====== Source extract

Sakura Samurai
- Formation: 2020
- Founders: John Jackson
- Purpose: White hat hacking and security research
- Members: 5
- Website: sakurasamurai.pro

= Sakura Samurai (group) =

Hacker group

Sakura Samurai was a white hat hacking and security research group that was founded in 2020. The group is responsible for multiple vulnerability disclosures involving governmental groups and various corporations.

== History ==
Sakura Samurai was founded in 2020 by John Jackson, also known as "Mr. Hacking". Notable former members include Jackson, Robert "rej_ex" Willis, Higinio "w0rmer" Ochoa, and Aubrey "Kirtaner" Cottle.

In October 2022, Sakura Samurai announced on their Twitter page that they are now inactive due to "various other commitments" the members have individually.

============

### What is needed:
Carry on the article about the Sakura Samurai hacker group, picking up right after its last sentence.

====== Provided data

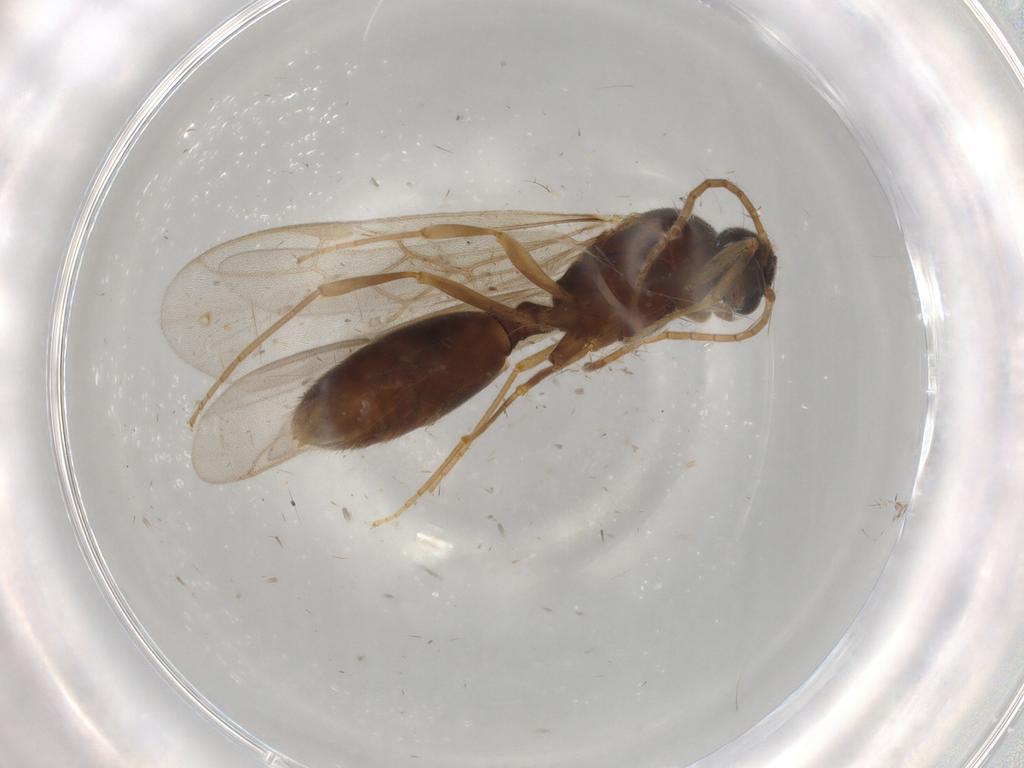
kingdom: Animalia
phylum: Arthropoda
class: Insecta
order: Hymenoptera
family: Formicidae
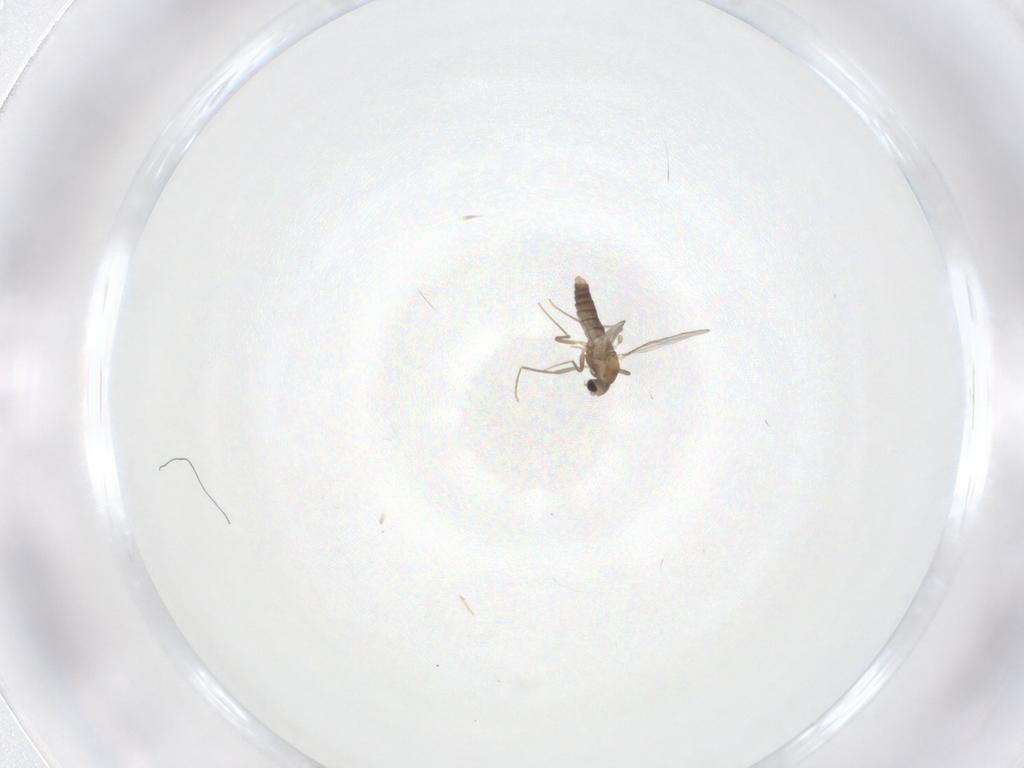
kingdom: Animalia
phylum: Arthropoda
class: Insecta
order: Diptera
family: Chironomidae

============
====== Provided data

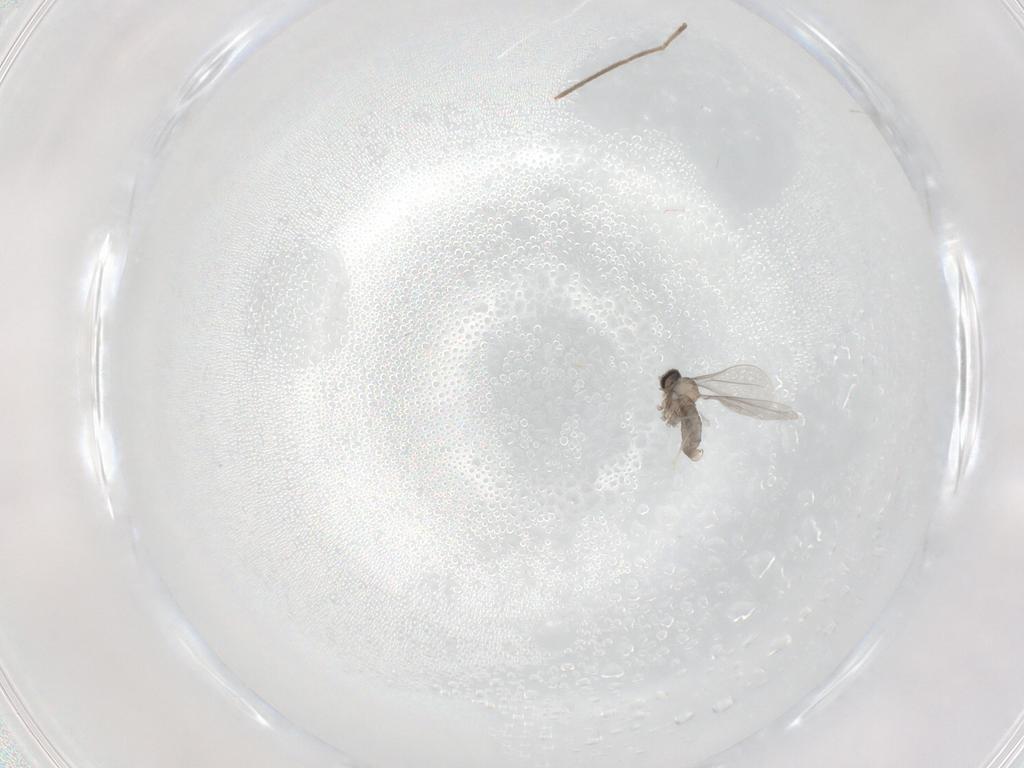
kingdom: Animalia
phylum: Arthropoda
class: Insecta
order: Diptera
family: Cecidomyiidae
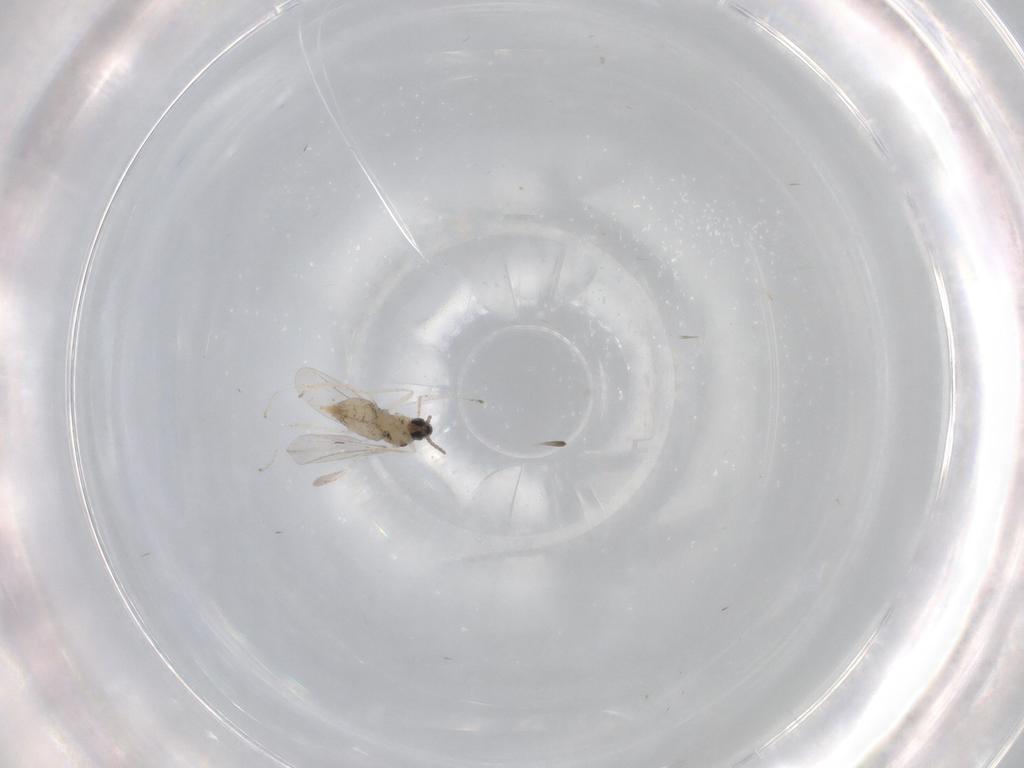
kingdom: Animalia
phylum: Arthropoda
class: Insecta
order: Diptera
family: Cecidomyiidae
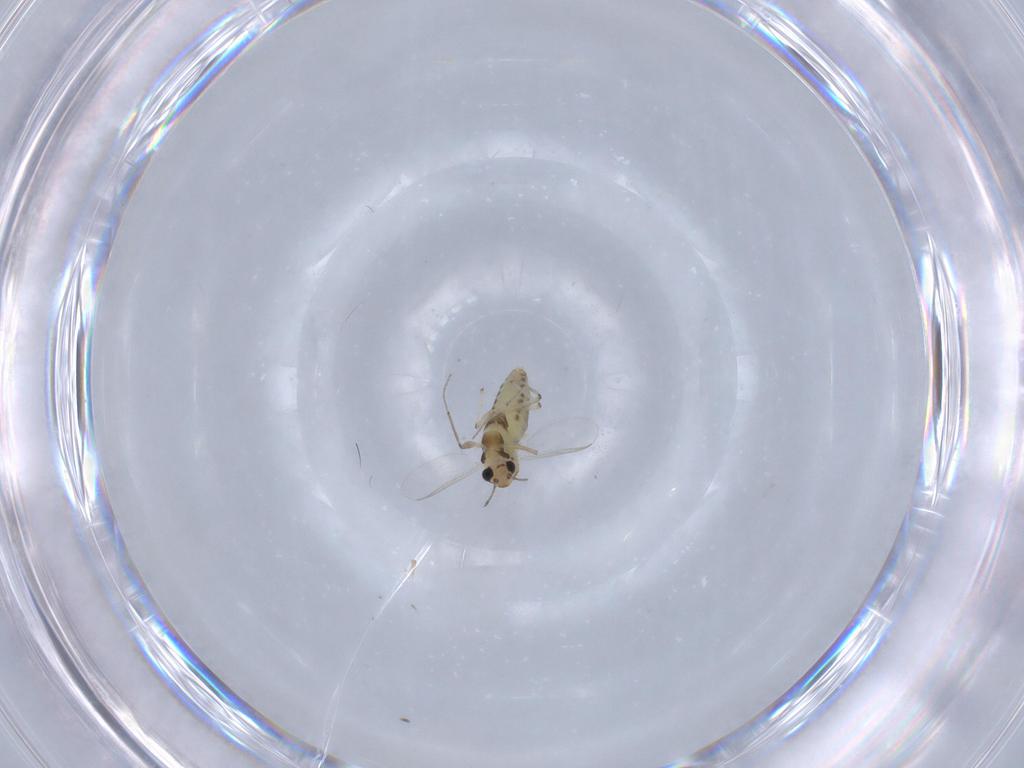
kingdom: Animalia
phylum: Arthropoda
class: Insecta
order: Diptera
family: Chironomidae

============

### Answer section:
== Notable work ==

=== Governmental groups ===

====United Nations ====
Sakura Samurai discovered exposed git directories and git credential files on domains belonging to the United Nations Environmental Programme (UNEP) and United Nations International Labour Organization (UNILO). These provided access to WordPress administrator database credentials and the UNEP source code, and exposed more than 100,000 private employee records to the researchers. Employee data included details about U.N. staff travel, human resources data including personally identifiable information, project funding resource records, generalized employee records, and employment evaluation reports. Sakura Samurai publicly reported the breach in January 2021, after first disclosing it through the U.N.'s vulnerability disclosure program.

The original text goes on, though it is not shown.